EXTRAIT FOURNI
◆ ◆ ◆ ◆

Mathématique et Langage
Pour l'Ethno-Méthodologie, les structures sociales sont
l'expression, l’œuvre du groupe, elles ne sont pas sous-jacentes. Une
linguistique en accord avec l'Ethno-Méthodologie considérera donc, il me
semble, la langue comme une construction sociale n'existant qu'à travers son
utilisation par ses concepteurs ou leurs successeurs. Pour moi, la langue comme
la divination, sous telle ou telle forme, sont des créations s'appuyant sur un
certain nombre de règles conventionnelles autour d'un double principe de
rapprochement et d'exclusion de certaines formes.
Ne pas restituer une certaine émotion esthétique, une
systématique, c'est manquer une dimension du consensus du groupe. Je veux dire
par là que les structures organisatrices relèvent d'une façon ou d'une autre
d'une forme de cohérence, d'harmonie qui semble garantir l'ordre du groupe[2]. Les lois ne sont pas acceptées parce
qu'elles donnent de bons résultats, elles ont un impact parce qu'elles
proposent un projet, une image de « cosmos », c'est à dire, en grec,
d'ordre. L'esthétique est le signe de l'ordre, un contrat « social »

◆ ◆ ◆ ◆

DONNÉES EXTRAITES

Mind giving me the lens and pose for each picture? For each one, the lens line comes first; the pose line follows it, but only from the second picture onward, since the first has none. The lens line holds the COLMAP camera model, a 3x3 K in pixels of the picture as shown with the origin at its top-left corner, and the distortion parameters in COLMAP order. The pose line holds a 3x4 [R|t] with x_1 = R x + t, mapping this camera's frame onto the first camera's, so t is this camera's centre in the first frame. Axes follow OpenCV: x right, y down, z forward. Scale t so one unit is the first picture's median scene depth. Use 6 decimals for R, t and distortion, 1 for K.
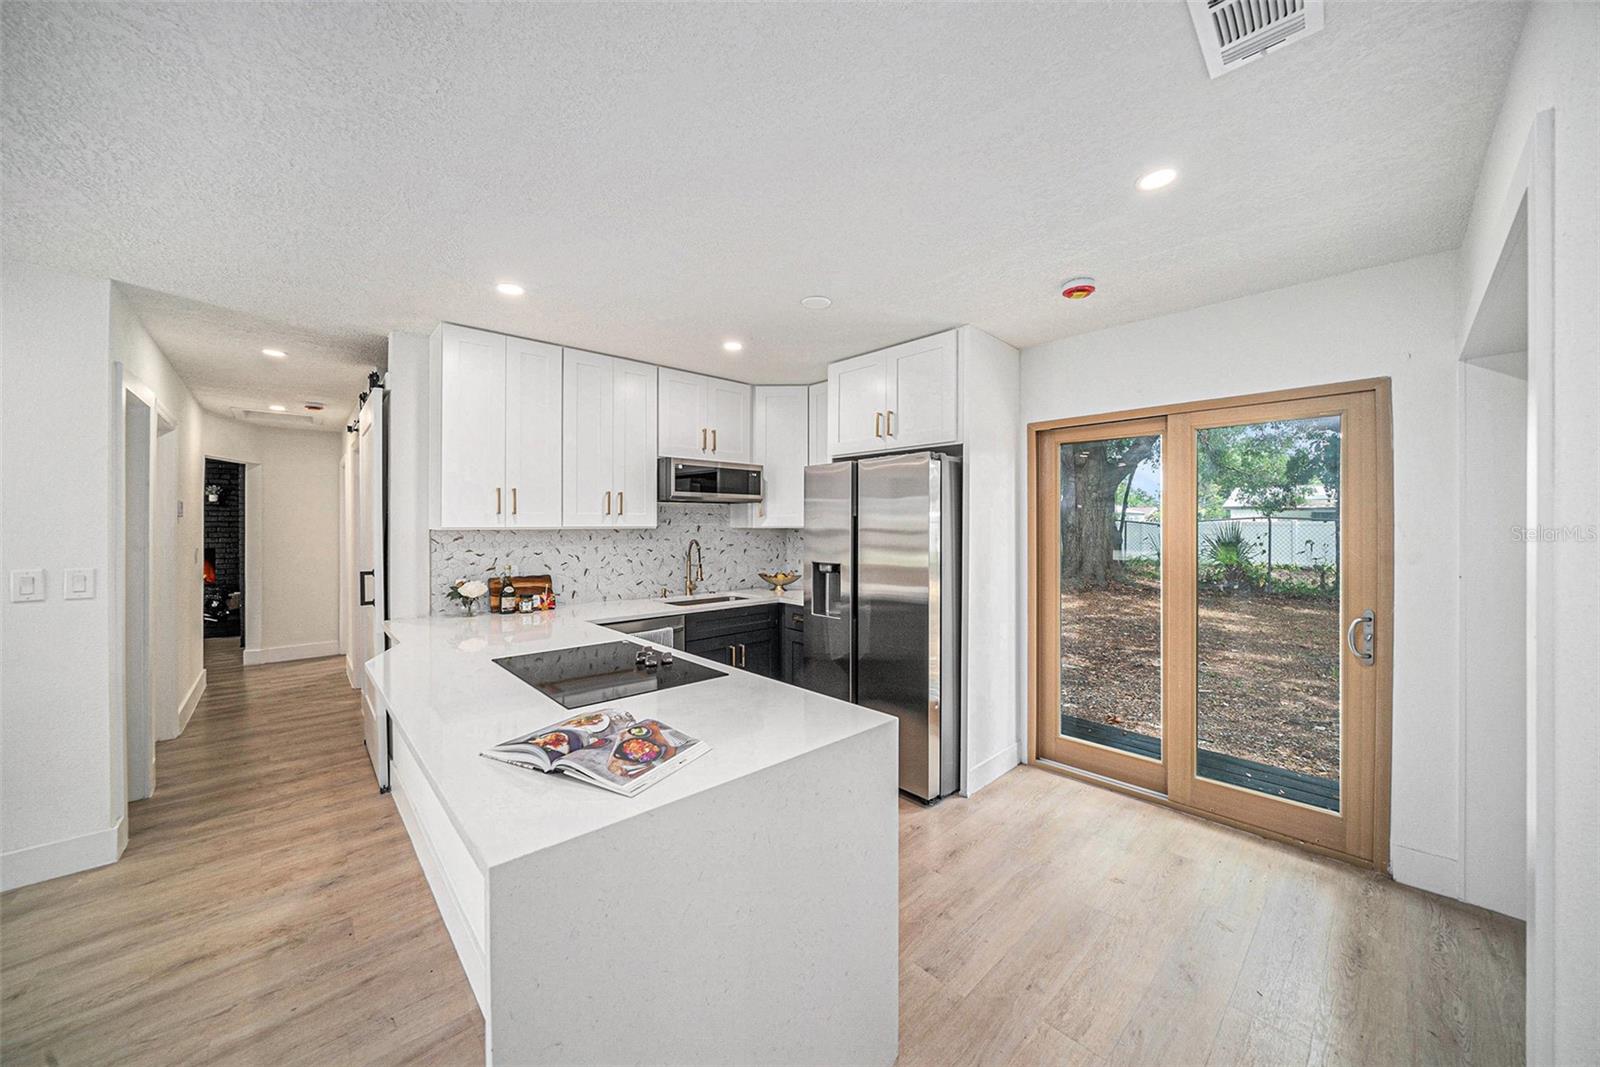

◆ ◆ ◆ ◆

CONSIGNES DE TRAVAIL
A. Ces affirmations concordent-elles avec l'extrait fourni : (i) pour l'Ethno-Méthodologie, les structures sociales sont sous-jacentes ; (ii) les lois sont acceptées parce qu'elles donnent de bons résultats ; (iii) en grec, « cosmos » veut dire « ordre » ? Répondez à chacune par oui ou non, avec les mots décisifs du texte cités à l'identique.
B. Pouvez-vous recopier mot pour mot la partie de l'extrait fourni qui s'ouvre sur les mots contenant « Mathématique et Langage » et se clôt sur « de certaines formes. » ?
Seul l'extrait fourni fait foi pour répondre.

EXERCICE CORRIGÉ
A.
(i) Non : « elles ne sont pas sous-jacentes ».
(ii) Non : « Les lois ne sont pas acceptées parce qu'elles donnent de bons résultats ».
(iii) Oui : « une image de « cosmos », c'est à dire, en grec, d'ordre ».

B.
Mathématique et Langage
Pour l'Ethno-Méthodologie, les structures sociales sont
l'expression, l’œuvre du groupe, elles ne sont pas sous-jacentes. Une
linguistique en accord avec l'Ethno-Méthodologie considérera donc, il me
semble, la langue comme une construction sociale n'existant qu'à travers son
utilisation par ses concepteurs ou leurs successeurs. Pour moi, la langue comme
la divination, sous telle ou telle forme, sont des créations s'appuyant sur un
certain nombre de règles conventionnelles autour d'un double principe de
rapprochement et d'exclusion de certaines formes.